What about our charity dollars, the money we give to those less fortunate than ourselves. Again, we are still free to give our government allowance to whatever charity we desire but the money the government takes from us for ‘charitable’ purposes is too often spent in ways most of us may object to. If it was our choice, would give our money for free needles to drug addicts, free condoms to the promiscuous, more money for every child produced by a welfare mother? Would we pour our money into programs that destroy the family and create dependency? I doubt it, but do we have the freedom to choose? No.

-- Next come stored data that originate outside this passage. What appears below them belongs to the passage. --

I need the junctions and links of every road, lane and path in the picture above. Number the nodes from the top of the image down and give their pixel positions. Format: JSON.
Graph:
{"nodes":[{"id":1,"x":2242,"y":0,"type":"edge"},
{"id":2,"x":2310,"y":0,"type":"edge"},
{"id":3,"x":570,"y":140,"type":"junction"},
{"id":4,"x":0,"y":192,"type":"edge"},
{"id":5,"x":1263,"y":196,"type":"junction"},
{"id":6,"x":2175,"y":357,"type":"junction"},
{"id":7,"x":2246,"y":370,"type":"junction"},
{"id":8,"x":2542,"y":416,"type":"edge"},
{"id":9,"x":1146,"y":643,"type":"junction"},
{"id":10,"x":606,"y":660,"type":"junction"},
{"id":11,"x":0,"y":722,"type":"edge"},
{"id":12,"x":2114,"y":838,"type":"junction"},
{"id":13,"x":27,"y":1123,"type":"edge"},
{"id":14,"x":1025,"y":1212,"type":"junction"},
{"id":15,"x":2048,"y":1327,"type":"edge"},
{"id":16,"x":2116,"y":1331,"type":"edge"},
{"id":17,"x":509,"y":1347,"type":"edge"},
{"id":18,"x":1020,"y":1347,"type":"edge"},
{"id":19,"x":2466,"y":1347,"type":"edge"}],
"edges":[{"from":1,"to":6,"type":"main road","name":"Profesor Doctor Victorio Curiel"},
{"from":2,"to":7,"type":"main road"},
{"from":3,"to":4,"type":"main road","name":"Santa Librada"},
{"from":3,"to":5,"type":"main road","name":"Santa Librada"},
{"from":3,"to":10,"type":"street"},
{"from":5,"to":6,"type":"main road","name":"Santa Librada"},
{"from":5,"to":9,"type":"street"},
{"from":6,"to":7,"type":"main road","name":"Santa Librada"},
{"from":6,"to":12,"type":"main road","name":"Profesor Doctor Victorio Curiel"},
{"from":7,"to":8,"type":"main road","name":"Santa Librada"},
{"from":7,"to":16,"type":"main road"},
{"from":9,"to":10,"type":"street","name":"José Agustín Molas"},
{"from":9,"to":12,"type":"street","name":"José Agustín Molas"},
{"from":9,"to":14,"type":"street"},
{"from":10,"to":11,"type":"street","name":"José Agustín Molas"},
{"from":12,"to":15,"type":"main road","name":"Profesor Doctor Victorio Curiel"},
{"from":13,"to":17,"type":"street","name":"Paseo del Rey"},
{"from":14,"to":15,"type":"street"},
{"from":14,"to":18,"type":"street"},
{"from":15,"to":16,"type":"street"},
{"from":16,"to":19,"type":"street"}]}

Over two hundred years ago a group of men arose who were tired of seeing a far away government tax and spend in ways that were not in their best interests. They saw a government taking away their freedoms one by one. They found themselves subject to a government that made decisions that caused economic harm. They pledged their lives to the elimination of such tyranny. The government in Washington and in many states has become that which we rebelled against, and much worse. Choice is the essence of freedom and liberty and we are rapidly losing the few important choices left to us. According to the founders, governments are instituted to secure our rights to life, liberty and the pursuit of happiness. The idea of government is that we, as free people, surrender some small and clearly defined portion of our sovereignty in order to create a level playing field and ensure that our liberty is not threatened either domestically or by some foreign entity.
For the last hundred years, our government has come to operate under the assumption that it, and not we, are responsible for our lives, liberties and pursuits. It is no longer the guardian of our liberty but the custodian of it. If our liberty and freedom were a box of candy, under the founder’s system we possessed the box and the government was like our big brother that kept others from taking our box. Under today’s system, we no longer posses the box. It is held by our mother who gives it out as she sees fit. Sometimes she can be liberal with it, sometimes stingy, but the point is that it is out of our control and we let it become so. Are we responsible adults or little children? Have we become so lazy and apathetic that we don’t really care about our choices, are we happy turning over all our responsibility to the government? If so, we have become mere slaves and the founder’s vision is dead, it only awaits the final nails in the coffin. But if we believe in liberty and the responsibility for our own choices that go with it, then it is time we stood up and said no more. It is time to say with Jefferson and the founders that the “long train of abuses and usurpations” that have led us to “absolute despotism” will end now or there will be a new revolution at hand. It is time that men and women of vision and conviction, “with a firm reliance on Divine Providence...pledge...our lives, our fortunes and our sacred honor” to the task.